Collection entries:
==============================

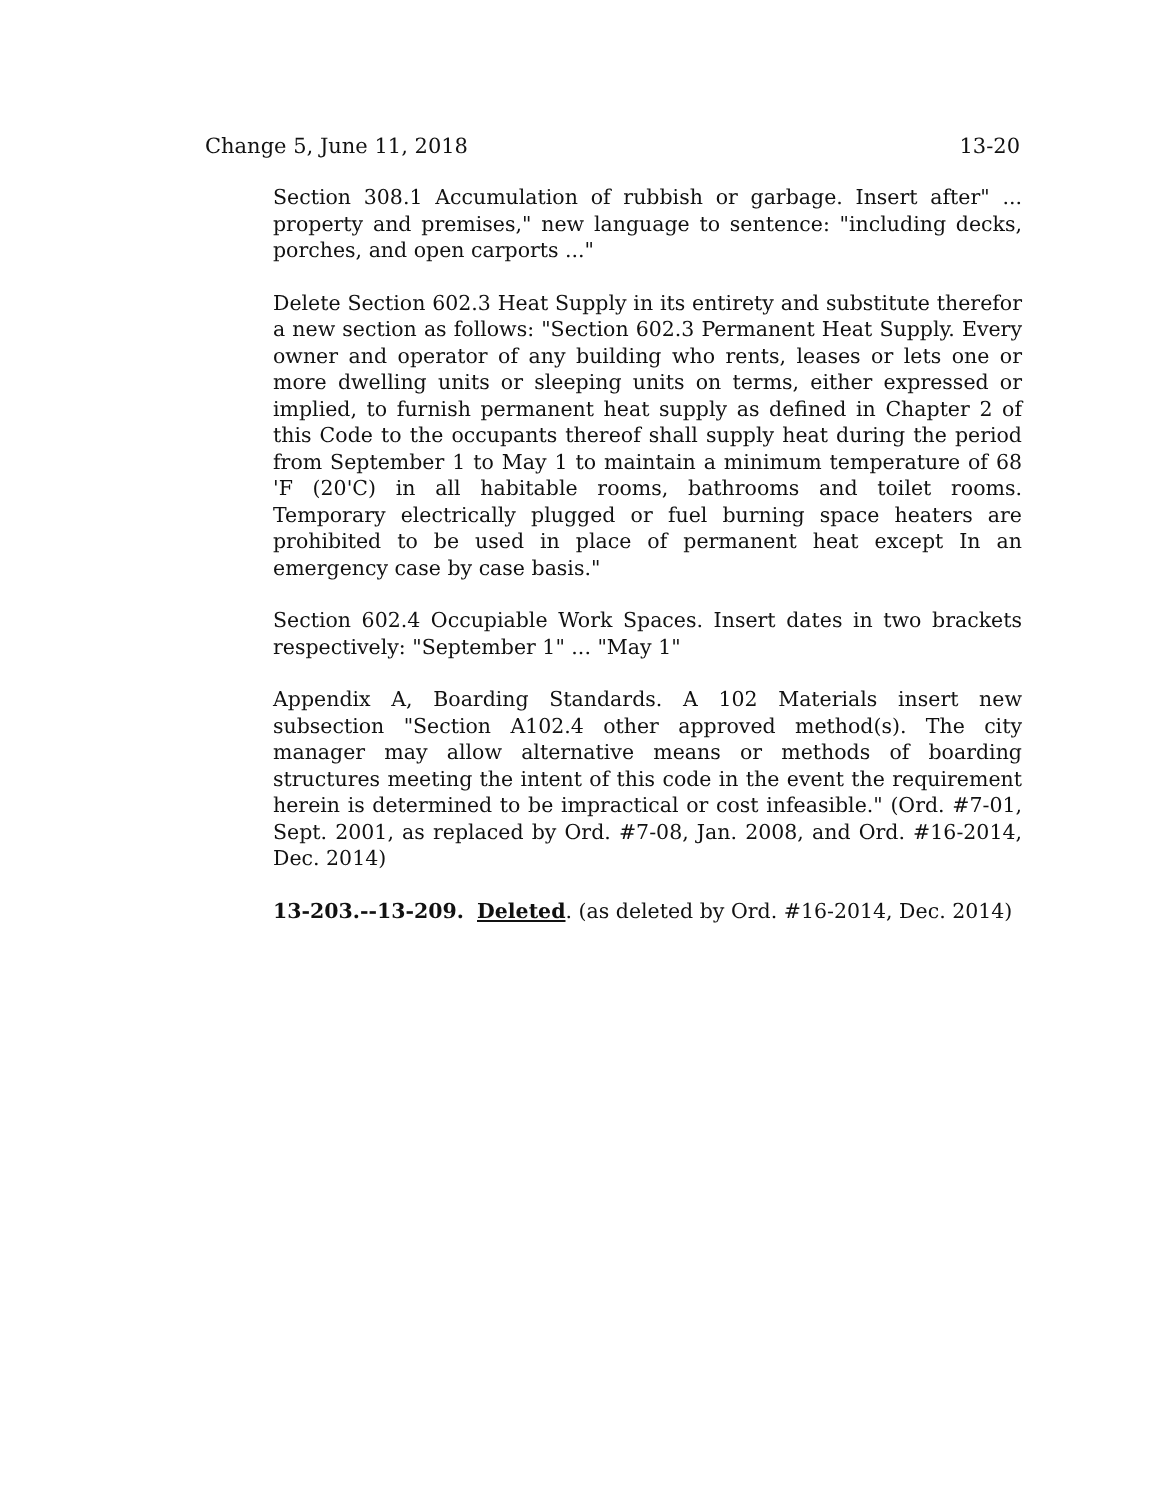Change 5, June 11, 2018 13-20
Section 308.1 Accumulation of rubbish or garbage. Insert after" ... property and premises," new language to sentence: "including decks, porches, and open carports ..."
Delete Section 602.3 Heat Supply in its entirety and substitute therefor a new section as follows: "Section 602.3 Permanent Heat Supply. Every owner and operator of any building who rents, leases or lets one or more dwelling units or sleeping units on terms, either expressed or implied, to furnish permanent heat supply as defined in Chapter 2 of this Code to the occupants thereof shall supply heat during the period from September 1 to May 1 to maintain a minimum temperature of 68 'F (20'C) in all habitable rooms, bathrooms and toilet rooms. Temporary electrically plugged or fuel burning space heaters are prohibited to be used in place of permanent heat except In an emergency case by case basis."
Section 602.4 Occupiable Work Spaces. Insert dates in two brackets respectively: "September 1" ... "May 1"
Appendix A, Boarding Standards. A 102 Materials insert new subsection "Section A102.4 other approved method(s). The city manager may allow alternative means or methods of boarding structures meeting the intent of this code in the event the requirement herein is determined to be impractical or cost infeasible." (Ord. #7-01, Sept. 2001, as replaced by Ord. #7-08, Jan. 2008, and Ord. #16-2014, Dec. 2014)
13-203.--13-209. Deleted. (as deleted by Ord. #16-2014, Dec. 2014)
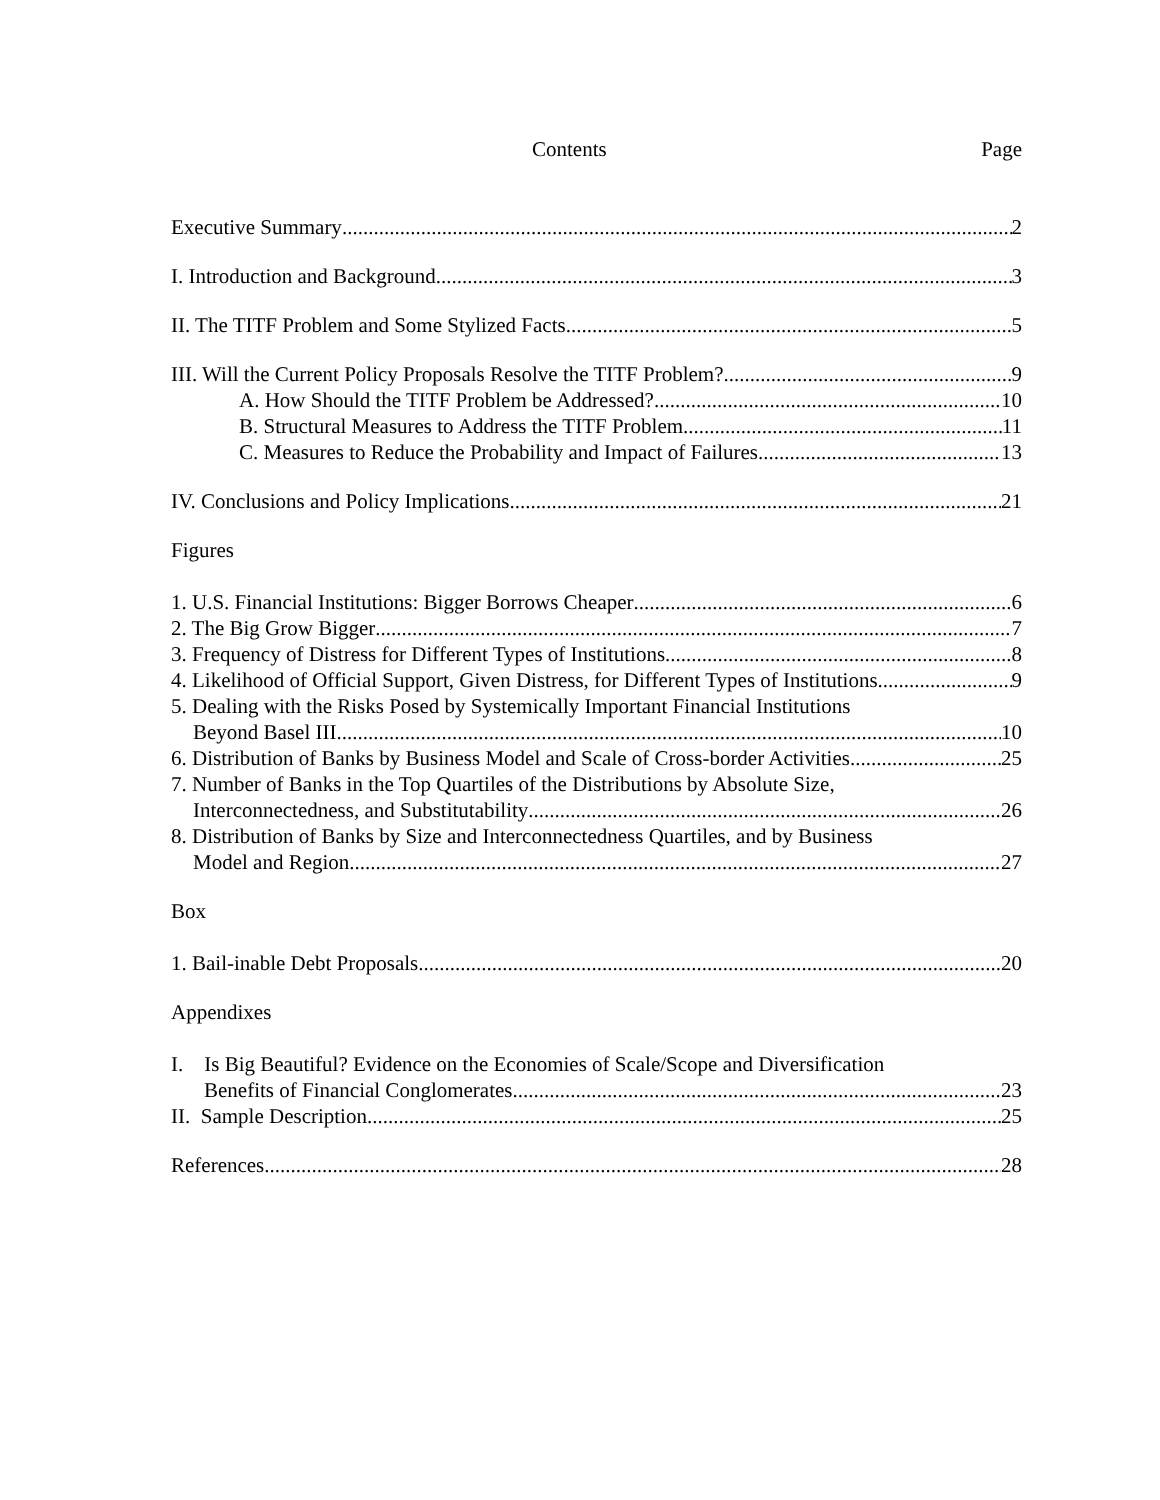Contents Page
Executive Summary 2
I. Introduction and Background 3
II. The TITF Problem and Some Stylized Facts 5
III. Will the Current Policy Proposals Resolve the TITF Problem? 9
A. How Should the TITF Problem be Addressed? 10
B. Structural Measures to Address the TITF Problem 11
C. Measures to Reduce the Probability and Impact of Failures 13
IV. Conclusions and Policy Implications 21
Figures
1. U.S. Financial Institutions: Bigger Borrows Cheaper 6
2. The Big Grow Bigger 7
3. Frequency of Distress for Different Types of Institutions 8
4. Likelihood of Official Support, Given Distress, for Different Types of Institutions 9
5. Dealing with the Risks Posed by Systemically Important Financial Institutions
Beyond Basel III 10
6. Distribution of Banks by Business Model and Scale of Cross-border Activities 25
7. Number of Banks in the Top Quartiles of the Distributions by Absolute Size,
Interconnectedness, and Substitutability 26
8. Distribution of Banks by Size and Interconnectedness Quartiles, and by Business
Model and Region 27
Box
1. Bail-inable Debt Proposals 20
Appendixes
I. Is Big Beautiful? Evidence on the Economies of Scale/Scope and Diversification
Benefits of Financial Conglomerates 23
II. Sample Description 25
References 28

==============================

Please write out all the entries above exactly, but leave out the pictures.

SOLUTION:
Change 5, June 11, 2018 13-20
Section 308.1 Accumulation of rubbish or garbage. Insert after" ... property and premises," new language to sentence: "including decks, porches, and open carports ..."
Delete Section 602.3 Heat Supply in its entirety and substitute therefor a new section as follows: "Section 602.3 Permanent Heat Supply. Every owner and operator of any building who rents, leases or lets one or more dwelling units or sleeping units on terms, either expressed or implied, to furnish permanent heat supply as defined in Chapter 2 of this Code to the occupants thereof shall supply heat during the period from September 1 to May 1 to maintain a minimum temperature of 68 'F (20'C) in all habitable rooms, bathrooms and toilet rooms. Temporary electrically plugged or fuel burning space heaters are prohibited to be used in place of permanent heat except In an emergency case by case basis."
Section 602.4 Occupiable Work Spaces. Insert dates in two brackets respectively: "September 1" ... "May 1"
Appendix A, Boarding Standards. A 102 Materials insert new subsection "Section A102.4 other approved method(s). The city manager may allow alternative means or methods of boarding structures meeting the intent of this code in the event the requirement herein is determined to be impractical or cost infeasible." (Ord. #7-01, Sept. 2001, as replaced by Ord. #7-08, Jan. 2008, and Ord. #16-2014, Dec. 2014)
13-203.--13-209. Deleted. (as deleted by Ord. #16-2014, Dec. 2014)
Contents Page
Executive Summary 2
I. Introduction and Background 3
II. The TITF Problem and Some Stylized Facts 5
III. Will the Current Policy Proposals Resolve the TITF Problem? 9
A. How Should the TITF Problem be Addressed? 10
B. Structural Measures to Address the TITF Problem 11
C. Measures to Reduce the Probability and Impact of Failures 13
IV. Conclusions and Policy Implications 21
Figures
1. U.S. Financial Institutions: Bigger Borrows Cheaper 6
2. The Big Grow Bigger 7
3. Frequency of Distress for Different Types of Institutions 8
4. Likelihood of Official Support, Given Distress, for Different Types of Institutions 9
5. Dealing with the Risks Posed by Systemically Important Financial Institutions
Beyond Basel III 10
6. Distribution of Banks by Business Model and Scale of Cross-border Activities 25
7. Number of Banks in the Top Quartiles of the Distributions by Absolute Size,
Interconnectedness, and Substitutability 26
8. Distribution of Banks by Size and Interconnectedness Quartiles, and by Business
Model and Region 27
Box
1. Bail-inable Debt Proposals 20
Appendixes
I. Is Big Beautiful? Evidence on the Economies of Scale/Scope and Diversification
Benefits of Financial Conglomerates 23
II. Sample Description 25
References 28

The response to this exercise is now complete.